WRITTEN INSTRUCTION A => Reproduce the portion of the Resilience4j rate-limiting article that begins with the words "In this article, we’ll" and ends with "in our applications.".
WRITTEN INSTRUCTION B => In the Resilience4j rate-limiting article, which class encapsulates the remote service used in the airline website scenario?

TEXT EXCERPT =>
========
Rate-Limiting with Spring Boot and Resilience4j

Table Of Contents

In this series so far, we’ve learned how to use the Resilience4j Retry, RateLimiter, TimeLimiter, Bulkhead, Circuitbreaker core modules and seen its Spring Boot support for the Retry module.

In this article, we’ll focus on the RateLimiter and see how the Spring Boot support makes it simple and more convenient to implement rate-limiting in our applications.

Example Code

This article is accompanied by a working code example on GitHub.

High-level Overview

If you haven’t read the previous article on RateLimiter, check out the “What is Rate Limiting?", “When to Use RateLimiter?", and “Resilience4j RateLimiter Concepts” sections for a quick intro.

You can find out how to set up Maven or Gradle for your project here.

Using the Spring Boot Resilience4j RateLimiter Module

Assume that we are building a website for an airline to allow its customers to search for and book flights. Our service talks to a remote service encapsulated by the class FlightSearchService.
========
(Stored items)
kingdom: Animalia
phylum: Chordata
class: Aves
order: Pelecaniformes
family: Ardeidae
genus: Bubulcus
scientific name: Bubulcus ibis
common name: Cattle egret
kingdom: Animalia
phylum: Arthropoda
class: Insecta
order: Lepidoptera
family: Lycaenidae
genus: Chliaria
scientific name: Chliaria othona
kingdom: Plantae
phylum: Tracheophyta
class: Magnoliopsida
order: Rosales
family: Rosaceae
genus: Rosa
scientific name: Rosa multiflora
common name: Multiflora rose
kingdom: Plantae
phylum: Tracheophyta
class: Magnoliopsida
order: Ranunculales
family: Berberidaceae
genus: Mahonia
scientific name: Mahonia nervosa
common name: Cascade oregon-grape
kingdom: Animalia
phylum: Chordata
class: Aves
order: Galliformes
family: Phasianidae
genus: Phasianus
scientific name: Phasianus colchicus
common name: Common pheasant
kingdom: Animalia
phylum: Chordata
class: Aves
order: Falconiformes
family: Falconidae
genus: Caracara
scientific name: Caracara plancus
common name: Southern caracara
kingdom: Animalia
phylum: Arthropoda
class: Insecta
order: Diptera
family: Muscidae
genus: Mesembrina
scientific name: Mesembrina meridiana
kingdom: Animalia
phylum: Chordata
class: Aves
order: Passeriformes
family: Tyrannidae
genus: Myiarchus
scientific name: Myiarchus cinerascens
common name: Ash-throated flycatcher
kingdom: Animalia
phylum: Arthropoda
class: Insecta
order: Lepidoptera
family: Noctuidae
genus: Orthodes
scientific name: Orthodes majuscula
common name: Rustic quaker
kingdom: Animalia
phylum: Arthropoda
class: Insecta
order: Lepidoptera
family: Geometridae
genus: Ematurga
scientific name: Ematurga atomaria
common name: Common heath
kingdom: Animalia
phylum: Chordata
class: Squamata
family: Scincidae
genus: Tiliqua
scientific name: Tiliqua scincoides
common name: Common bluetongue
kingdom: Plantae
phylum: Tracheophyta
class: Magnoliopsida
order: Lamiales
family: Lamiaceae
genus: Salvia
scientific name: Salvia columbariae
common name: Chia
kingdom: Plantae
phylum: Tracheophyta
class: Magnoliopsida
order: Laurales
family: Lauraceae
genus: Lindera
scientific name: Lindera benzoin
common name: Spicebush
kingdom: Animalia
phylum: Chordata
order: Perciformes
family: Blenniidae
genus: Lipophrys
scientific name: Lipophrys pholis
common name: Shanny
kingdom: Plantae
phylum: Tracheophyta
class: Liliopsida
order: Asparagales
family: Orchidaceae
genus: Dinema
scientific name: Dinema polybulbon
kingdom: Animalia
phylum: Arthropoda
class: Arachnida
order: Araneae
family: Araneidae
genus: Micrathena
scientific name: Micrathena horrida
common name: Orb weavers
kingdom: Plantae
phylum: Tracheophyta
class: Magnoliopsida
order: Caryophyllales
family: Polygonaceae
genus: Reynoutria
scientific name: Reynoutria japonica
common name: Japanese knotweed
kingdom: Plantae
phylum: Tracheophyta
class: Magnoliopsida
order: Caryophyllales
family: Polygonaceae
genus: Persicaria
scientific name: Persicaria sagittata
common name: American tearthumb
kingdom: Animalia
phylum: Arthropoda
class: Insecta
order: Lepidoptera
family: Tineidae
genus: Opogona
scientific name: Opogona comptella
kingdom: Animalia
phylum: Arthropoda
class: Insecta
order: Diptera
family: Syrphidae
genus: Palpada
========
TASK RESULT A =>
In this article, we’ll focus on the RateLimiter and see how the Spring Boot support makes it simple and more convenient to implement rate-limiting in our applications.

TASK RESULT B => FlightSearchService